── Information supplied ──
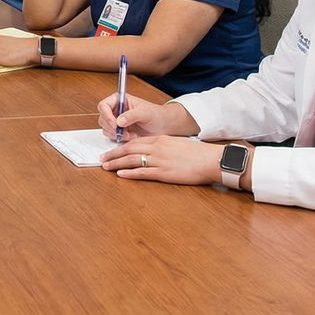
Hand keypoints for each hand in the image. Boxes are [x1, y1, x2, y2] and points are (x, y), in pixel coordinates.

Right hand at [97, 93, 194, 138]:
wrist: (162, 126)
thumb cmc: (156, 115)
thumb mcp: (145, 113)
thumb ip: (132, 115)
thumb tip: (119, 121)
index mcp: (120, 100)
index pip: (104, 105)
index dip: (106, 115)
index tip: (115, 124)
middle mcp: (116, 110)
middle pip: (102, 118)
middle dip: (112, 127)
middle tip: (124, 132)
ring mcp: (116, 120)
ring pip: (105, 128)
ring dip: (116, 134)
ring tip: (130, 134)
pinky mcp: (118, 131)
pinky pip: (111, 135)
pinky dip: (119, 138)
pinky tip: (130, 137)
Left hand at [100, 135, 224, 184]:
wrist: (212, 160)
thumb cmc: (199, 154)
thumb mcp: (178, 145)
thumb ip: (164, 147)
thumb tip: (154, 152)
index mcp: (161, 140)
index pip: (135, 142)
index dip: (120, 146)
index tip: (112, 151)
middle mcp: (157, 148)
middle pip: (129, 149)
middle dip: (113, 154)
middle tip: (102, 159)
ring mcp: (160, 160)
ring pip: (132, 160)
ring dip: (116, 163)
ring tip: (106, 167)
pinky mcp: (164, 173)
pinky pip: (142, 172)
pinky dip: (129, 173)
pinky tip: (120, 174)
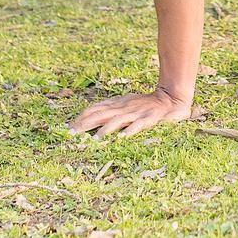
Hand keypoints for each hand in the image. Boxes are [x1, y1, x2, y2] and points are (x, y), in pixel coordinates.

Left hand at [68, 88, 192, 137]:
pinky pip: (138, 125)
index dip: (82, 117)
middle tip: (72, 134)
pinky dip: (130, 130)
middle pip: (102, 115)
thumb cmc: (144, 104)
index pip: (95, 109)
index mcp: (118, 104)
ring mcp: (136, 113)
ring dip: (106, 130)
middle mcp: (124, 107)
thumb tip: (89, 115)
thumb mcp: (125, 103)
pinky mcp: (149, 119)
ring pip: (118, 121)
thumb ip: (110, 109)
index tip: (68, 127)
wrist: (169, 98)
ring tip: (95, 139)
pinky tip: (123, 138)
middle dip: (86, 124)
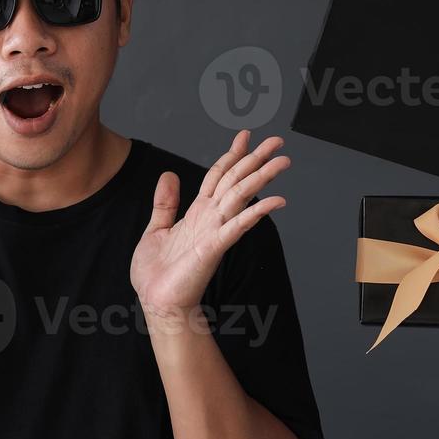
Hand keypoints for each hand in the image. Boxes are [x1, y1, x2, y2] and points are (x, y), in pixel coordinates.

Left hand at [130, 130, 289, 318]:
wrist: (157, 302)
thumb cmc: (157, 274)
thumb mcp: (155, 229)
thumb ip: (165, 203)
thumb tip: (169, 175)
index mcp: (197, 213)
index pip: (218, 176)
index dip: (231, 154)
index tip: (245, 136)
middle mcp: (210, 218)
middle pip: (237, 180)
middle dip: (256, 159)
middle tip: (277, 141)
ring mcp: (215, 231)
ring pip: (242, 196)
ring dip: (262, 177)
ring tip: (282, 161)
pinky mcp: (214, 247)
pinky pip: (238, 225)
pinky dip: (257, 212)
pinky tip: (277, 201)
───
*What is expected*.
Since only the text is wanted, repeat all the records above exactly and omit the pictures.

*Response below*.
Hand keypoints for each hand in the image. Boxes are [x1, y1, x2, y2] and points are (x, y), in pixel coordinates.

Right hand at [97, 93, 194, 138]:
wrist: (162, 126)
thumb cmc: (156, 115)
thumb mcp: (145, 113)
thumb ip: (132, 115)
thumb tip: (119, 121)
index mcp: (120, 100)
index pip: (104, 105)
index dip: (106, 115)
index tip: (115, 124)
middle mcp: (116, 110)
middle pip: (102, 118)
middle dip: (112, 127)
middle tip: (124, 132)
ring mcp: (116, 120)
ring pip: (105, 128)
ring dip: (116, 134)
ring tip: (130, 134)
pinky mcp: (118, 131)
pinky pip: (111, 135)
pinky dip: (119, 138)
pinky tip: (130, 137)
Left hand at [100, 135, 224, 184]:
wrist: (212, 160)
thumb cmc: (199, 154)
thumb mcp: (178, 145)
thumb ip: (164, 147)
thumb tip: (154, 152)
index mcp: (161, 140)
index pip: (135, 142)
index dip: (120, 146)
index tip: (112, 151)
middle mcp: (157, 148)
middle pip: (129, 149)
middle dip: (113, 154)
middle tip: (102, 159)
ring mcp: (160, 160)
ring pip: (132, 160)
ring dip: (116, 163)
ring tip: (106, 167)
pinky mcp: (164, 173)
pinky pip: (142, 172)
pinky dip: (129, 173)
pinky tip: (120, 174)
Hand keypoints for each hand in the image. Boxes are [x1, y1, x2, y2] and points are (x, y), in pixel coordinates.

Left hand at [68, 88, 192, 137]:
pinky pip: (138, 125)
index dip: (82, 117)
middle tip: (72, 134)
pinky dip: (130, 130)
middle pip: (102, 115)
thumb cmc: (144, 104)
index pip: (95, 109)
index mcp: (118, 104)
ring mcp: (136, 113)
ring dip: (106, 130)
middle mcp: (124, 107)
thumb tip: (89, 115)
thumb mcp: (125, 103)
pinky mcp: (149, 119)
ring pip: (118, 121)
thumb ip: (110, 109)
index tip: (68, 127)
wrist: (169, 98)
ring tip: (95, 139)
pinky tip: (123, 138)
middle dip: (86, 124)
Hand keypoints for each hand in the image. Boxes are [x1, y1, x2, y2] and points are (x, y), in pixel coordinates.

Left hand at [130, 130, 289, 318]:
wrist: (157, 302)
thumb cmc: (157, 274)
thumb mcp: (155, 229)
thumb ip: (165, 203)
thumb tip: (169, 175)
index mcp: (197, 213)
index pip: (218, 176)
index dip: (231, 154)
index tip: (245, 136)
middle mcp: (210, 218)
middle pip: (237, 180)
middle dip: (256, 159)
middle tip: (277, 141)
ring mcp: (215, 231)
ring pip: (242, 196)
ring dip: (262, 177)
ring tip: (282, 161)
pinky mcp: (214, 247)
pinky pip: (238, 225)
pinky dip: (257, 212)
pinky tip: (277, 201)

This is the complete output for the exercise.